-- INPUT DATA --
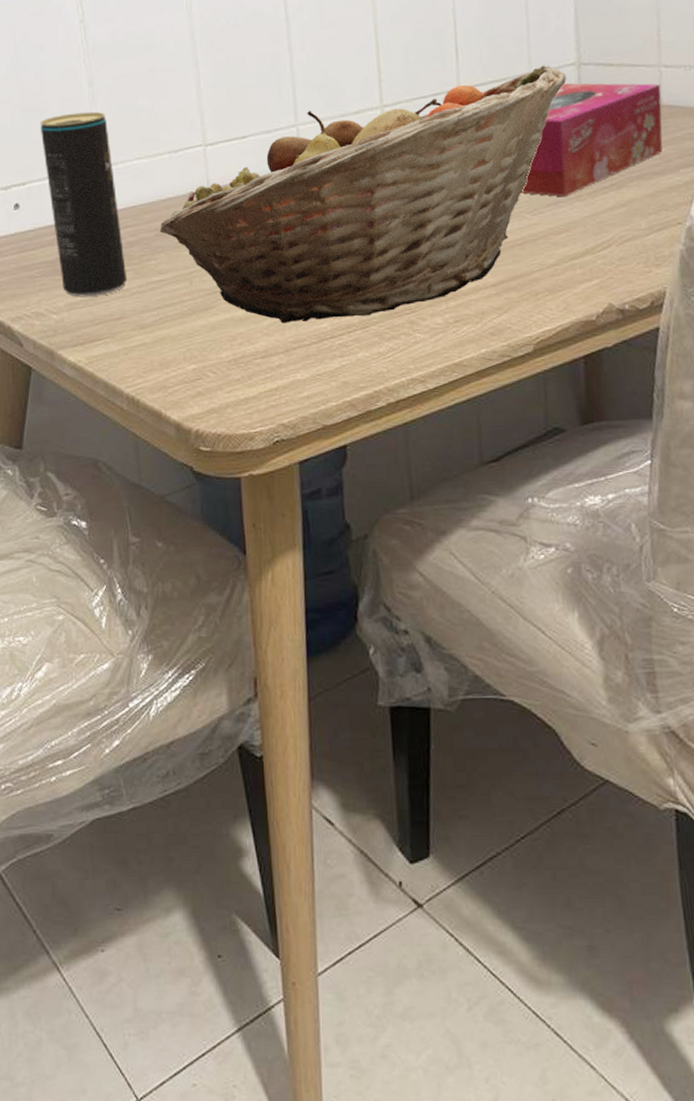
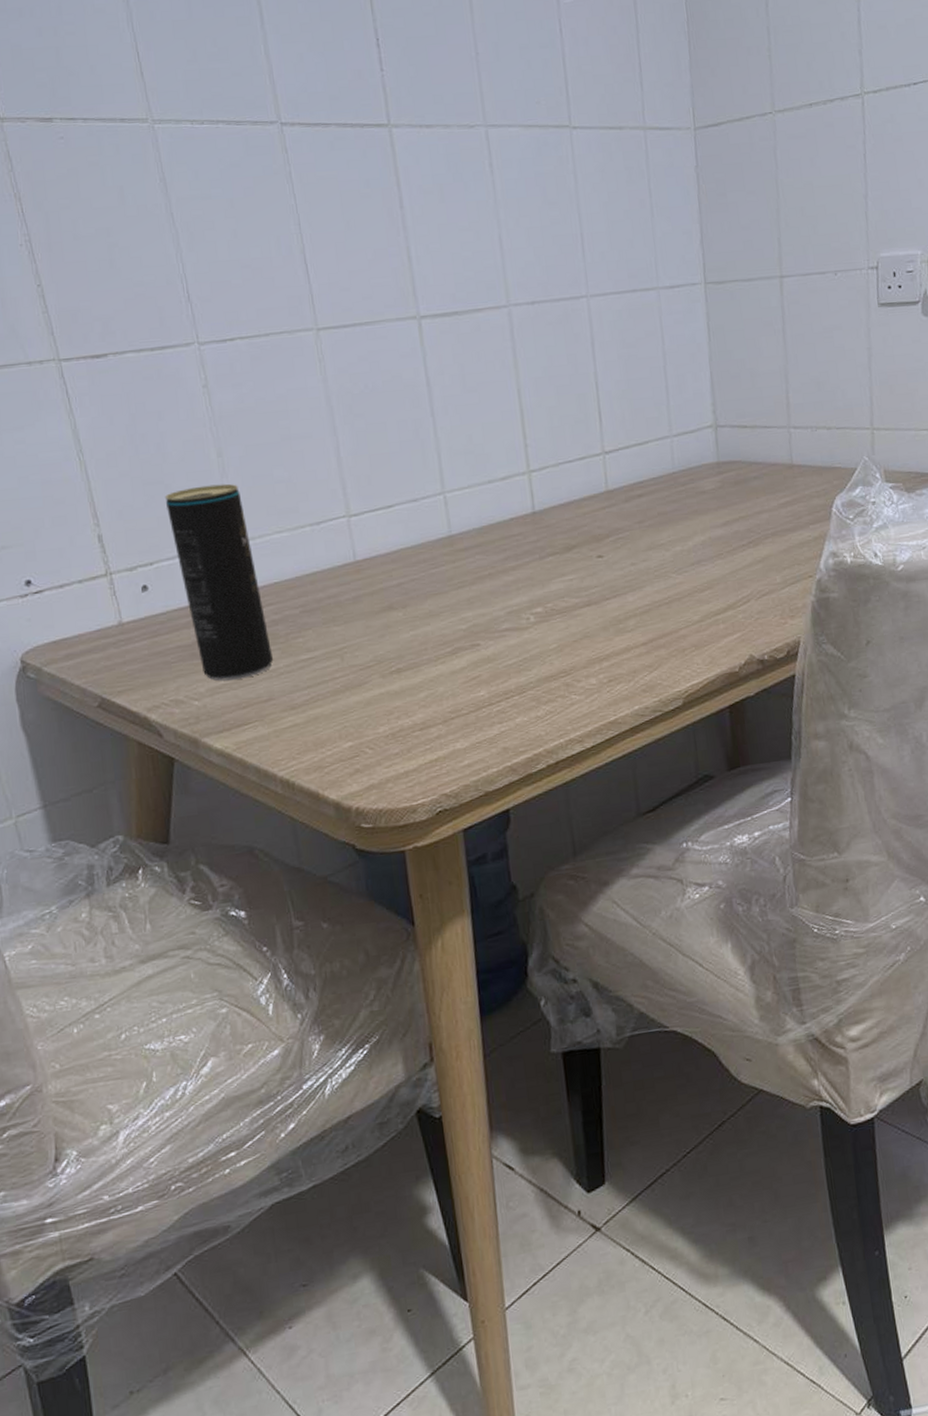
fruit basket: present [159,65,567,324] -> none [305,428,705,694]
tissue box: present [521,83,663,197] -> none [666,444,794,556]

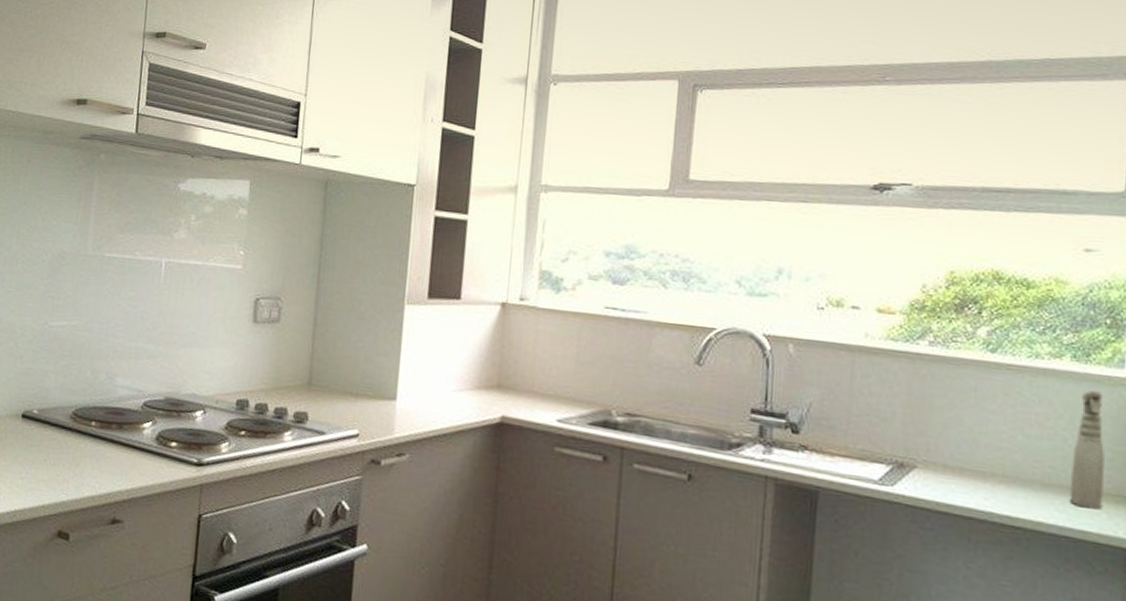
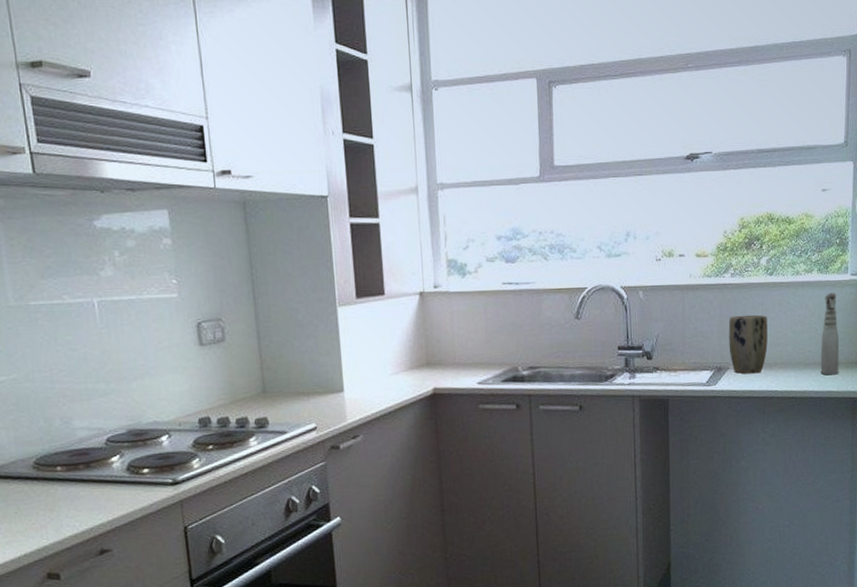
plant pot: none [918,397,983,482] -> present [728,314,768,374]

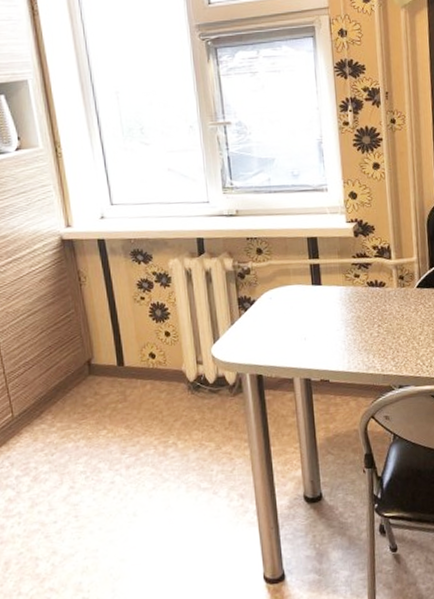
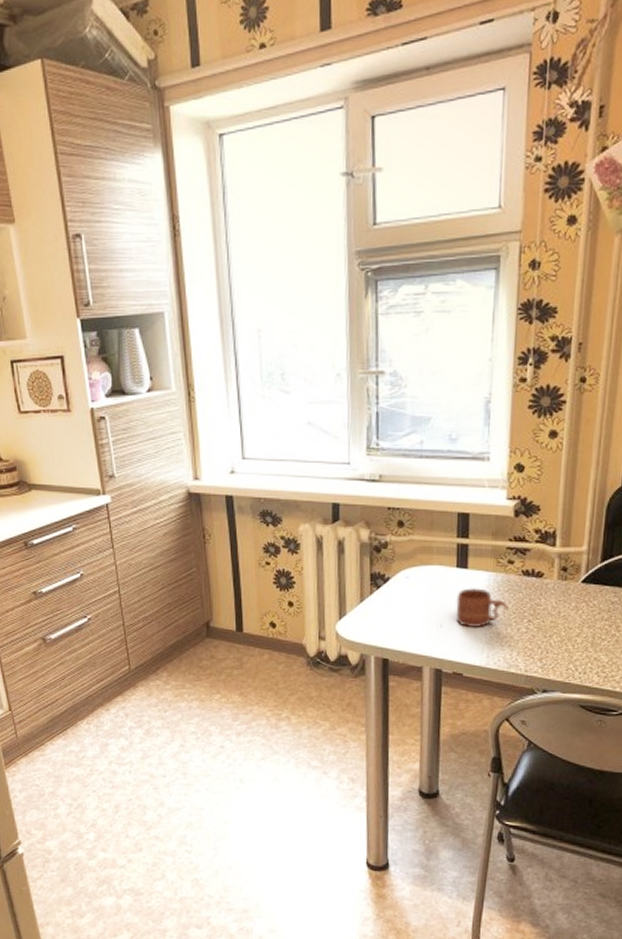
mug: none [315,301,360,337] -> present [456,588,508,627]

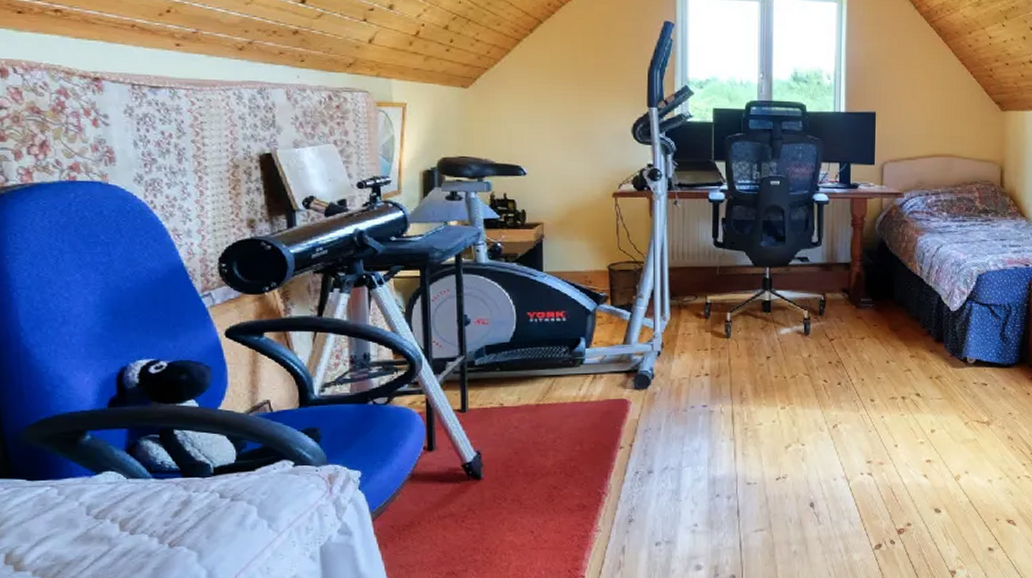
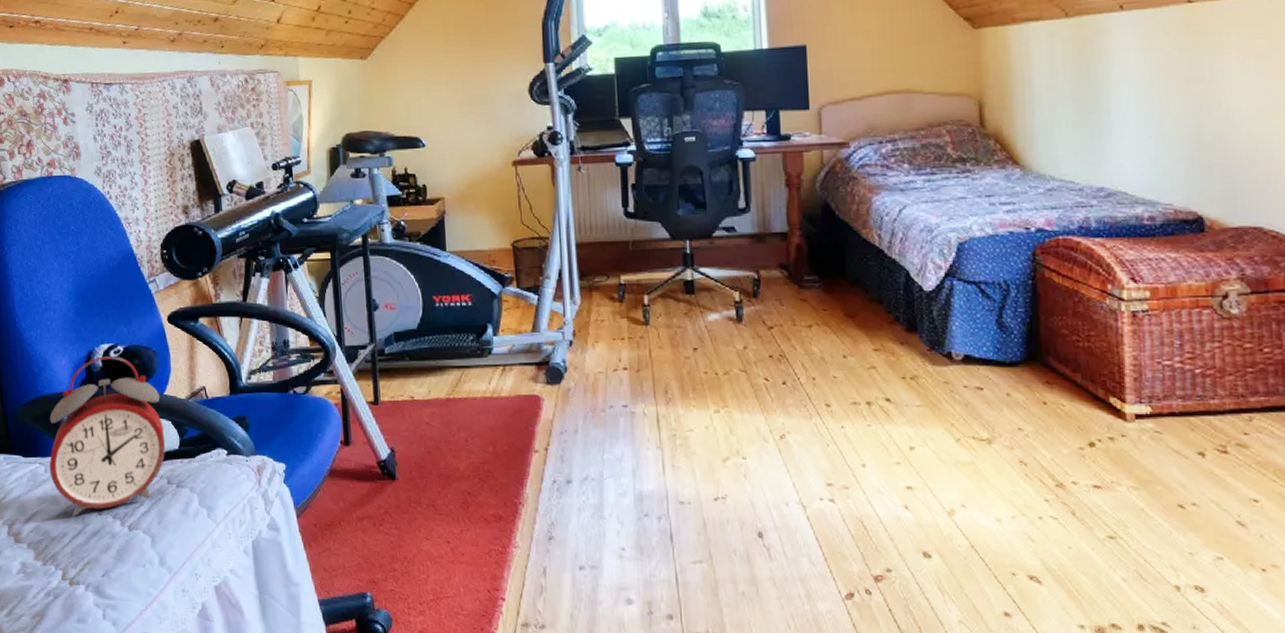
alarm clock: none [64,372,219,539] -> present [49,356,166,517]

-- TRY IT --
Give back the whole listing exactly, without pictures.

-- ANSWER TO THIS TASK --
fruit basket: present [159,65,567,324] -> none [305,428,705,694]
tissue box: present [521,83,663,197] -> none [666,444,794,556]

plant pot: none [918,397,983,482] -> present [728,314,768,374]

mug: none [315,301,360,337] -> present [456,588,508,627]

alarm clock: none [64,372,219,539] -> present [49,356,166,517]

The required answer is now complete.